* **EXERCISE OBJECTIVE**
Nothing but an exact reproduction of the records, pictures excluded, should be returned.

* **DATA IN THIS EXERCISE**
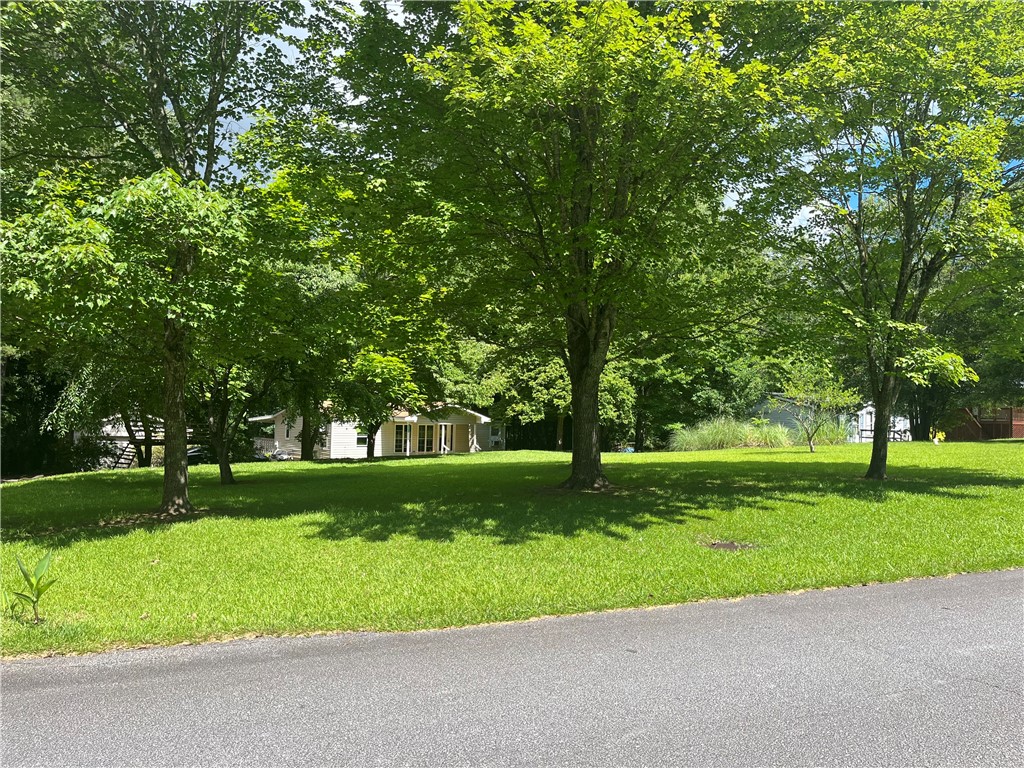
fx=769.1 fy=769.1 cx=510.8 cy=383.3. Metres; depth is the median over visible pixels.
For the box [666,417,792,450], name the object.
ornamental grass
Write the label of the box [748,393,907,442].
white house
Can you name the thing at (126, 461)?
neighboring house
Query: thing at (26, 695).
road
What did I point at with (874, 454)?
tree
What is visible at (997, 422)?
wooden deck
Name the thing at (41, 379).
tree
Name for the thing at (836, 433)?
ornamental grass
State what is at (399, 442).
window
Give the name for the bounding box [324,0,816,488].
tree
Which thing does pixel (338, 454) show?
house
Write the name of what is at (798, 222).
sky
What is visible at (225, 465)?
tree
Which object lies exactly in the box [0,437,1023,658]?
lawn
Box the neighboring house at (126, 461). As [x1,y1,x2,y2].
[78,417,200,468]
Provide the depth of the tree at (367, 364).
29.52 m
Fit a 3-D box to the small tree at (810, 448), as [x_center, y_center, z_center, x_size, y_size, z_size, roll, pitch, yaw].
[10.500,0.690,26.615,2.814,3.621,2.849,2,-3,-41]
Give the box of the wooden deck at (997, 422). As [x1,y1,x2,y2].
[941,404,1023,440]
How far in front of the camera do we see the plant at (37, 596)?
5.91 m
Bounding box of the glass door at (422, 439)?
[415,424,434,453]
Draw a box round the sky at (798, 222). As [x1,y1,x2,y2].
[191,0,1023,231]
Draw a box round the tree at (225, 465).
[191,359,270,484]
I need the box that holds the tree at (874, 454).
[747,0,1023,478]
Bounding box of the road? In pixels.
[0,568,1023,767]
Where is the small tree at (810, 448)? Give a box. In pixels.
[777,358,858,453]
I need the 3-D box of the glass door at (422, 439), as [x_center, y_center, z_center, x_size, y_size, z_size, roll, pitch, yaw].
[-4.397,2.901,38.967,1.233,1.863,0.207,1,-2,-16]
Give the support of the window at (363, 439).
in the house at (338, 454)
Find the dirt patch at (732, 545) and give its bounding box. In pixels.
[705,540,757,551]
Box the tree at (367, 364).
[333,347,420,459]
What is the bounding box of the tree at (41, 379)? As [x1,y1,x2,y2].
[0,347,91,476]
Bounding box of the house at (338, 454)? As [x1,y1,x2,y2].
[252,403,500,458]
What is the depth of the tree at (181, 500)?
10.97 m
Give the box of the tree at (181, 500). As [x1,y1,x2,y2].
[0,0,340,515]
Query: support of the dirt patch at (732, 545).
on the lawn at (316, 465)
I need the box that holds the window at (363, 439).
[356,432,367,446]
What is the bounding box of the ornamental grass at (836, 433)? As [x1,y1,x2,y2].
[812,415,854,444]
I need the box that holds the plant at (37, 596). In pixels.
[9,553,56,624]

* **TASK RESULT**
fx=769.1 fy=769.1 cx=510.8 cy=383.3. Metres; depth is the median over visible pixels.
For the box [666,417,792,450], name the object.
ornamental grass
Write the label of the box [748,393,907,442].
white house
Can you name the thing at (126, 461)?
neighboring house
Query: thing at (26, 695).
road
What did I point at with (874, 454)?
tree
What is visible at (997, 422)?
wooden deck
Name the thing at (41, 379).
tree
Name for the thing at (836, 433)?
ornamental grass
State what is at (399, 442).
window
Give the name for the bounding box [324,0,816,488].
tree
Which thing does pixel (338, 454) show?
house
Write the name of what is at (798, 222).
sky
What is visible at (225, 465)?
tree
Which object lies exactly in the box [0,437,1023,658]?
lawn
Box the neighboring house at (126, 461). As [x1,y1,x2,y2].
[78,417,200,468]
Provide the depth of the tree at (367, 364).
29.52 m
Fit a 3-D box to the small tree at (810, 448), as [x_center, y_center, z_center, x_size, y_size, z_size, roll, pitch, yaw].
[10.500,0.690,26.615,2.814,3.621,2.849,2,-3,-41]
Give the box of the wooden deck at (997, 422). As [x1,y1,x2,y2].
[941,404,1023,440]
How far in front of the camera do we see the plant at (37, 596)?
5.91 m
Bounding box of the glass door at (422, 439)?
[415,424,434,453]
Draw a box round the sky at (798, 222). As [x1,y1,x2,y2].
[191,0,1023,231]
Draw a box round the tree at (225, 465).
[191,359,270,484]
I need the box that holds the tree at (874, 454).
[747,0,1023,478]
Bounding box of the road? In pixels.
[0,568,1023,767]
Where is the small tree at (810, 448)? Give a box. In pixels.
[777,358,858,453]
I need the 3-D box of the glass door at (422, 439), as [x_center, y_center, z_center, x_size, y_size, z_size, roll, pitch, yaw].
[-4.397,2.901,38.967,1.233,1.863,0.207,1,-2,-16]
Give the support of the window at (363, 439).
in the house at (338, 454)
Find the dirt patch at (732, 545) and give its bounding box. In pixels.
[705,540,757,551]
Box the tree at (367, 364).
[333,347,420,459]
What is the bounding box of the tree at (41, 379)? As [x1,y1,x2,y2].
[0,347,91,476]
Bounding box of the house at (338, 454)? As [x1,y1,x2,y2].
[252,403,500,458]
What is the depth of the tree at (181, 500)?
10.97 m
Give the box of the tree at (181, 500). As [x1,y1,x2,y2].
[0,0,340,515]
Query: support of the dirt patch at (732, 545).
on the lawn at (316, 465)
I need the box that holds the window at (363, 439).
[356,432,367,446]
What is the bounding box of the ornamental grass at (836, 433)? As [x1,y1,x2,y2].
[812,415,854,444]
I need the box that holds the plant at (37, 596). In pixels.
[9,553,56,624]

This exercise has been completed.